Ocean eddies play a critical role in an wide range of natural processes, from plankton dynamics to climate change. This reinforces the need for a detailed understanding of eddies and their role in transporting heat, carbon, and nutrients throughout the world's oceans. The challenges are significant, however: ocean turbulence is difficult to observe, and numerical models must parameterize subgrid transport, a notoriously difficult problem in inhomogeneous, anisotropic flows dominated by coherent structures such as jets and vortices.

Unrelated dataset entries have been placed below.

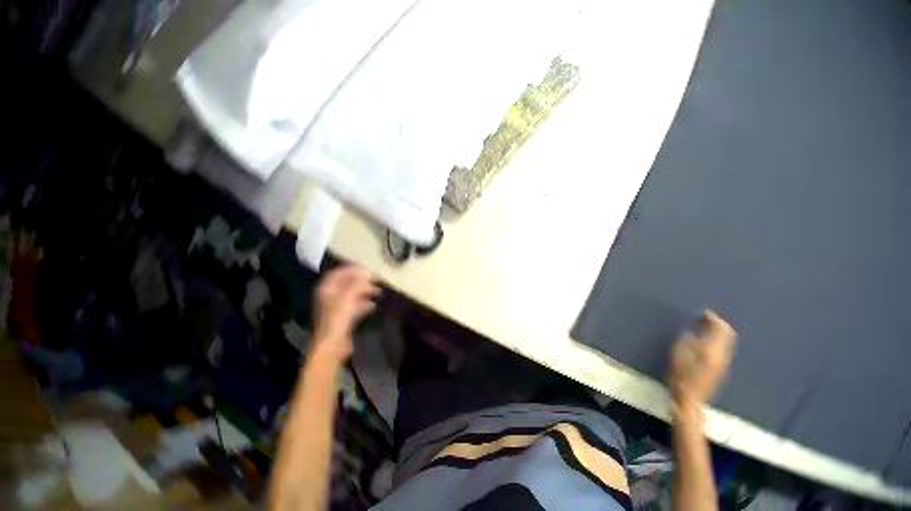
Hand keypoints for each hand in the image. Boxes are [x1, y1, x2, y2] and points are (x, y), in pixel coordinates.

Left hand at [311, 265, 379, 363]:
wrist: (332, 346)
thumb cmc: (337, 320)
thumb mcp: (347, 298)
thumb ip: (357, 284)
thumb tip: (368, 273)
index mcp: (326, 289)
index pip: (339, 273)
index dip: (352, 269)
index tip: (367, 268)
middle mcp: (329, 296)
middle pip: (345, 284)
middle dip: (360, 281)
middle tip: (375, 280)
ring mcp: (335, 309)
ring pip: (351, 295)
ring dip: (363, 292)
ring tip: (377, 291)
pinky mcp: (342, 320)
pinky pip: (354, 307)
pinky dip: (363, 304)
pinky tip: (373, 305)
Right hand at [669, 310, 736, 407]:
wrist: (689, 405)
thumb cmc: (681, 381)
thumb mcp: (678, 357)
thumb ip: (685, 340)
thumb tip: (691, 332)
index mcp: (712, 347)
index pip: (718, 325)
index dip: (711, 317)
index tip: (702, 315)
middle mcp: (722, 352)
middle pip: (727, 332)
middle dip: (719, 325)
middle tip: (709, 322)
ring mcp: (724, 362)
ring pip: (728, 341)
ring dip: (720, 335)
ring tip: (709, 334)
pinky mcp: (722, 371)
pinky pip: (725, 351)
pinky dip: (719, 345)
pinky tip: (709, 349)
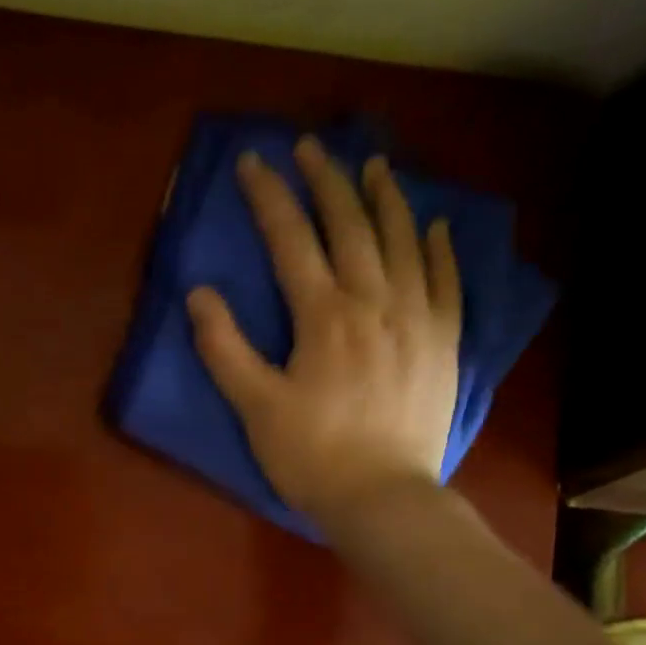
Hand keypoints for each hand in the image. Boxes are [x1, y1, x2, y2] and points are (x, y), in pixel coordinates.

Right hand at [189, 136, 461, 532]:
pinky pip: (446, 281)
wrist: (382, 497)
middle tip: (311, 147)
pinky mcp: (444, 342)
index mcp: (323, 316)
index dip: (269, 197)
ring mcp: (416, 318)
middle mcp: (374, 302)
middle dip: (327, 181)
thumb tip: (199, 294)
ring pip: (403, 242)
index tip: (253, 161)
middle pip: (350, 226)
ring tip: (374, 166)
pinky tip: (433, 225)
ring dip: (385, 198)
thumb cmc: (311, 456)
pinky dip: (438, 248)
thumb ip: (225, 348)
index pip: (291, 241)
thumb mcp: (255, 407)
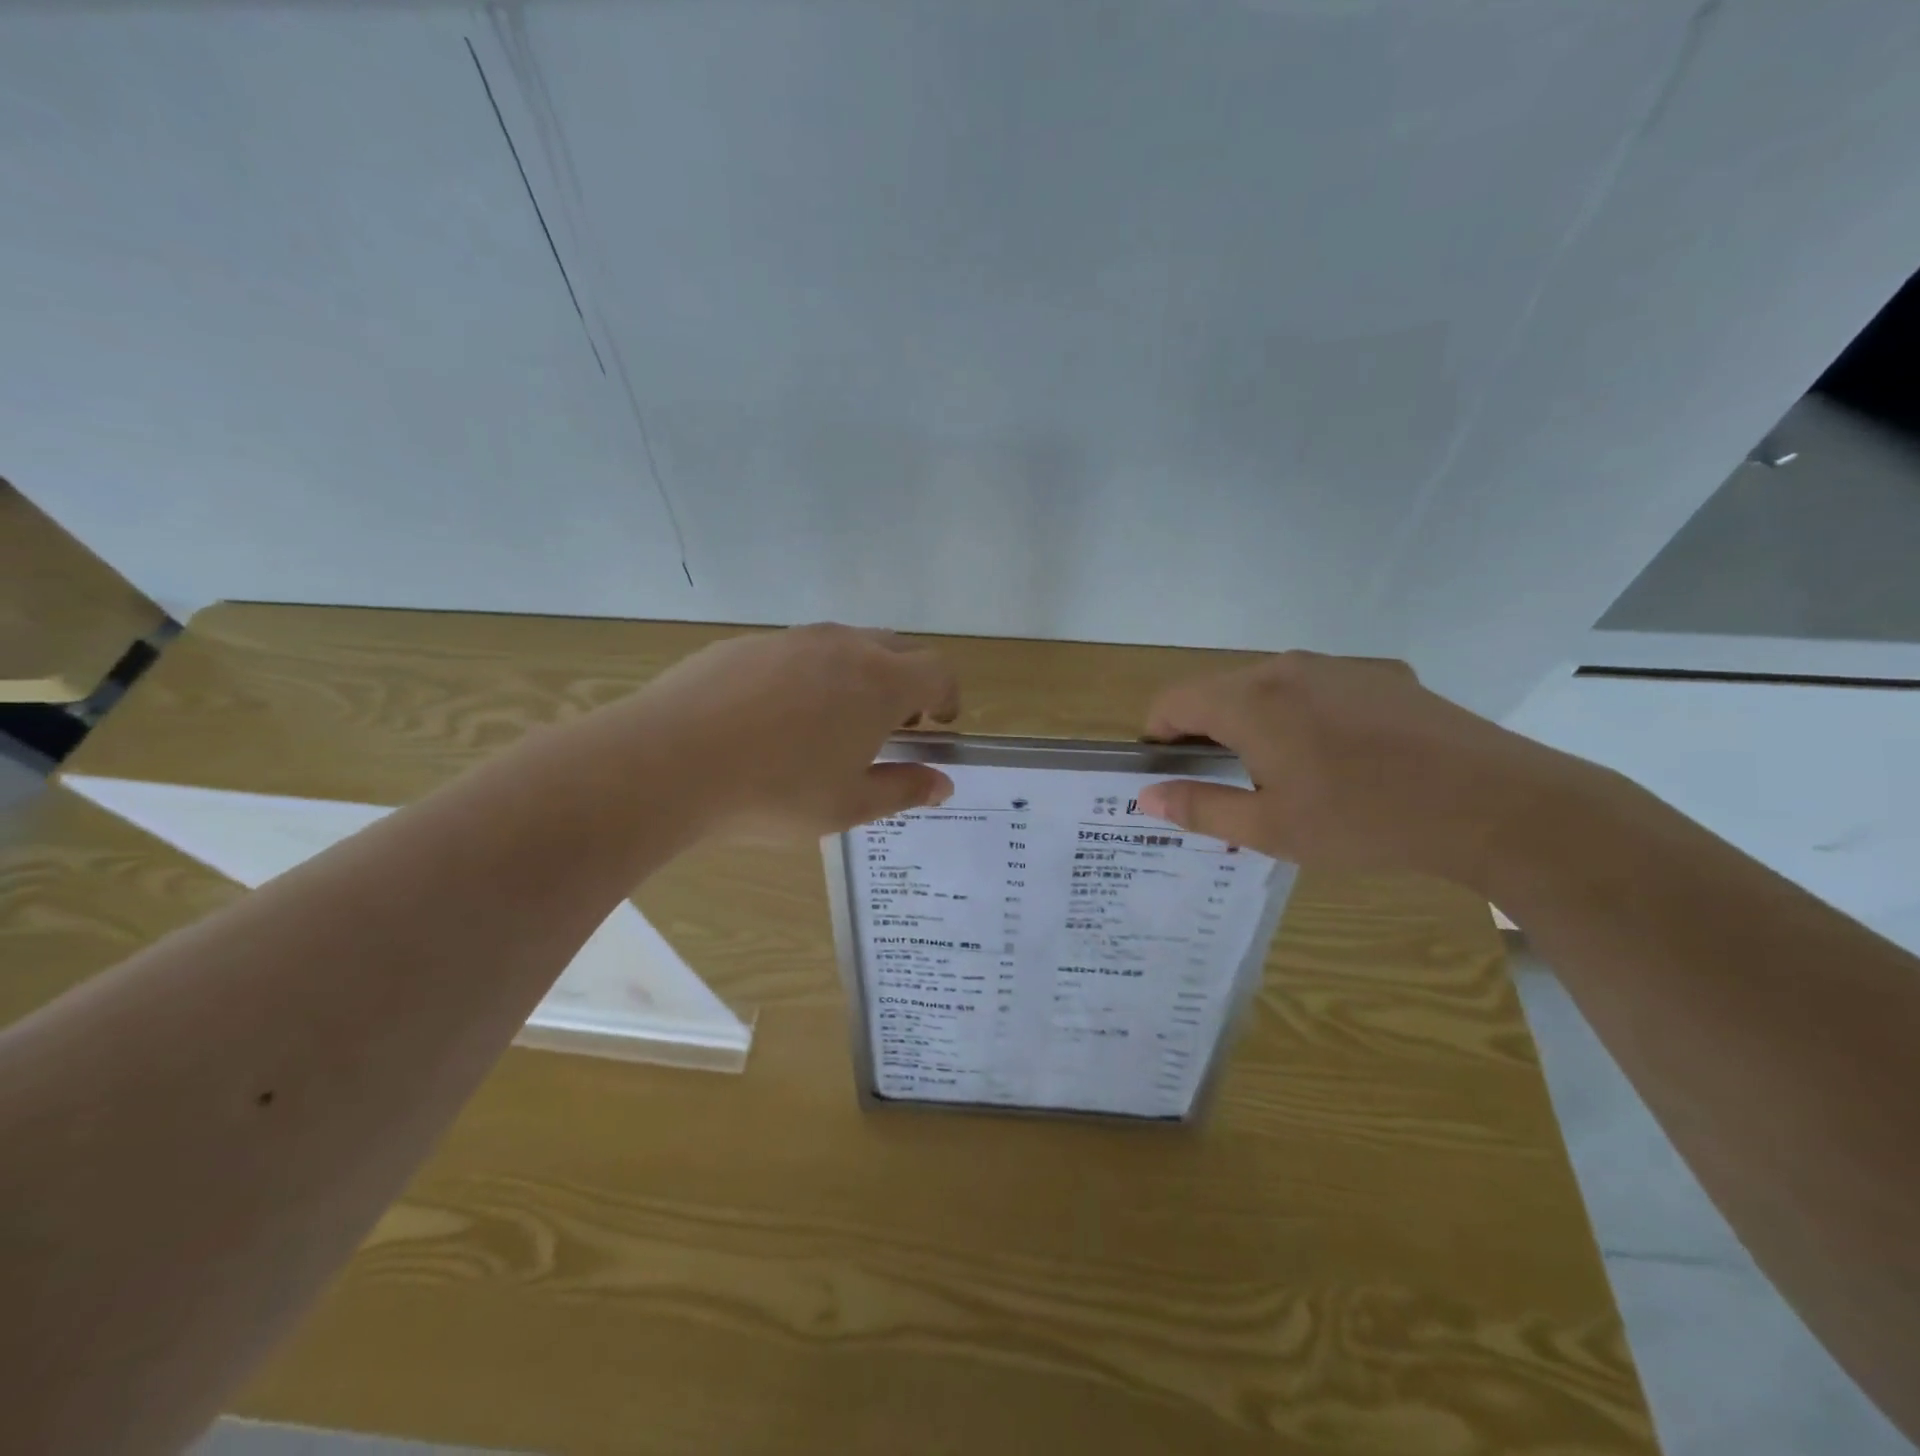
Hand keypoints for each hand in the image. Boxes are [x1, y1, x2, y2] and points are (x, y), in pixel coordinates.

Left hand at [628, 624, 959, 839]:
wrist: (667, 762)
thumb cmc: (774, 792)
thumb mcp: (848, 806)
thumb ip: (903, 789)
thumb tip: (943, 784)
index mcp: (879, 682)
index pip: (937, 671)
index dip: (947, 696)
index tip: (938, 724)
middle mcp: (842, 646)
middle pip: (896, 648)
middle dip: (906, 682)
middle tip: (890, 725)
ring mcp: (791, 639)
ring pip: (843, 645)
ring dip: (856, 675)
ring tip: (831, 722)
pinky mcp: (745, 643)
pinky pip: (795, 651)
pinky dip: (807, 675)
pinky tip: (774, 717)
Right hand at [1135, 651, 1574, 888]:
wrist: (1494, 803)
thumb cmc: (1365, 820)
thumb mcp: (1271, 828)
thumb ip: (1200, 807)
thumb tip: (1148, 796)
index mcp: (1250, 701)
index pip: (1172, 701)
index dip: (1158, 736)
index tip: (1171, 773)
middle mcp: (1285, 668)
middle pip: (1218, 691)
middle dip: (1206, 733)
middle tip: (1227, 786)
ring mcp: (1336, 666)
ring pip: (1267, 687)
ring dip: (1254, 723)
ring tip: (1286, 775)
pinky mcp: (1379, 674)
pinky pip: (1316, 688)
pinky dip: (1302, 715)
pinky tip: (1341, 759)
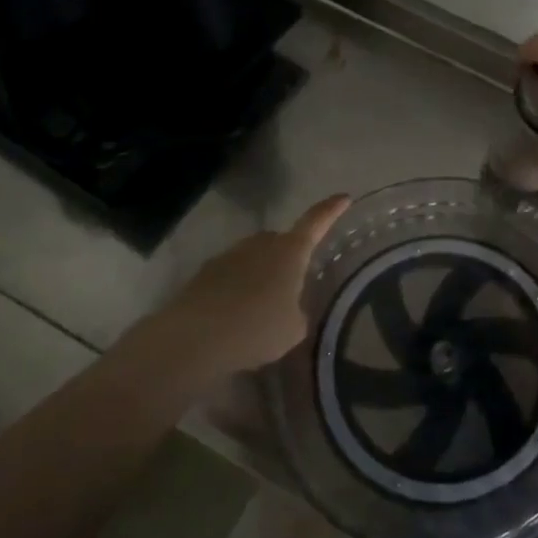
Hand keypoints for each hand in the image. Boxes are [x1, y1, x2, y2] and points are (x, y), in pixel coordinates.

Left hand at [168, 195, 351, 374]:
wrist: (193, 339)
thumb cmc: (256, 328)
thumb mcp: (294, 329)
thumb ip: (298, 312)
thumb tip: (291, 310)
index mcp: (291, 251)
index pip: (316, 222)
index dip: (332, 210)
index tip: (344, 198)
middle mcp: (261, 243)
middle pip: (282, 241)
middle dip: (290, 256)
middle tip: (294, 283)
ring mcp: (230, 255)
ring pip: (255, 257)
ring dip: (262, 274)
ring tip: (262, 306)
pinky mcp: (205, 273)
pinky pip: (232, 274)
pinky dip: (238, 288)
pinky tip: (236, 315)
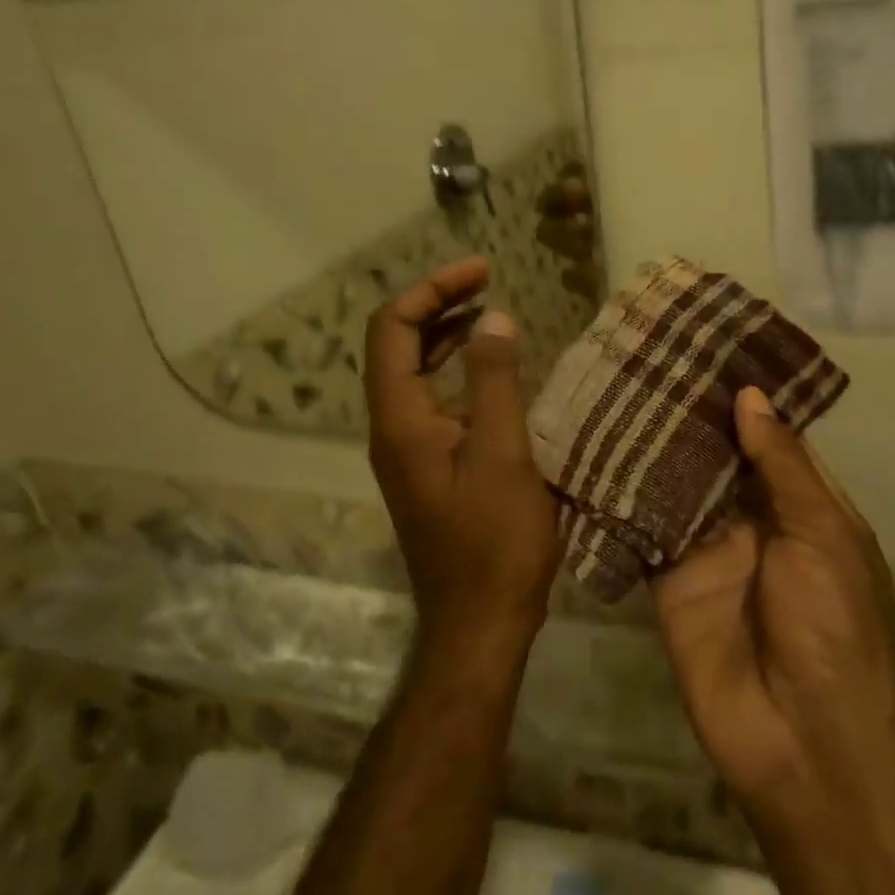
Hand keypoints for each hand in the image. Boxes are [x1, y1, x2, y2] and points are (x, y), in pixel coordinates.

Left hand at [365, 258, 561, 649]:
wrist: (480, 622)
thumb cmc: (494, 540)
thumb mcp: (502, 453)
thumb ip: (495, 381)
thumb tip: (494, 319)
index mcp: (400, 420)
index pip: (392, 329)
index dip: (431, 290)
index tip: (481, 272)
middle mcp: (392, 429)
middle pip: (398, 345)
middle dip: (438, 305)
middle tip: (487, 281)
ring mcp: (408, 451)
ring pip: (415, 374)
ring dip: (447, 337)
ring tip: (490, 315)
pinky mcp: (428, 469)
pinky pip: (434, 403)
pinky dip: (459, 374)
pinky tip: (496, 375)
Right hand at [653, 387, 894, 810]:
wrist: (804, 739)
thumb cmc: (836, 625)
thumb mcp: (824, 534)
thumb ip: (782, 466)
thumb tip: (750, 396)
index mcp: (801, 503)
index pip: (767, 436)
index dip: (741, 396)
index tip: (705, 346)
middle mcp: (752, 517)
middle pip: (716, 455)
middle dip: (689, 413)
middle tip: (646, 355)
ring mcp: (706, 547)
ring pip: (675, 484)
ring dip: (652, 444)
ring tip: (615, 384)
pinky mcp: (666, 577)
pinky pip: (643, 527)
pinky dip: (623, 494)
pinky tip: (594, 448)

In this talk, I will describe some mathematical approaches to modeling and measuring turbulent mixing in the ocean. First I will outline attempts to quantify uncertainty in satellite estimates of ocean mixing. Next I will describe inexpensive new data assimilation methods for estimating ocean transport that exploit the effect of aliasing to derive "superresolved" velocity fields with a nominal resolution increase of double or more. Finally, I will discuss efforts to develop parameterization schemes for ocean mixing for use in numerical ocean models. These include rigorous approaches based on homogenization theory, as well as adaptive stochastic schemes that efficiently parameterize unresolved scales with a model that can be learned adaptively from observations.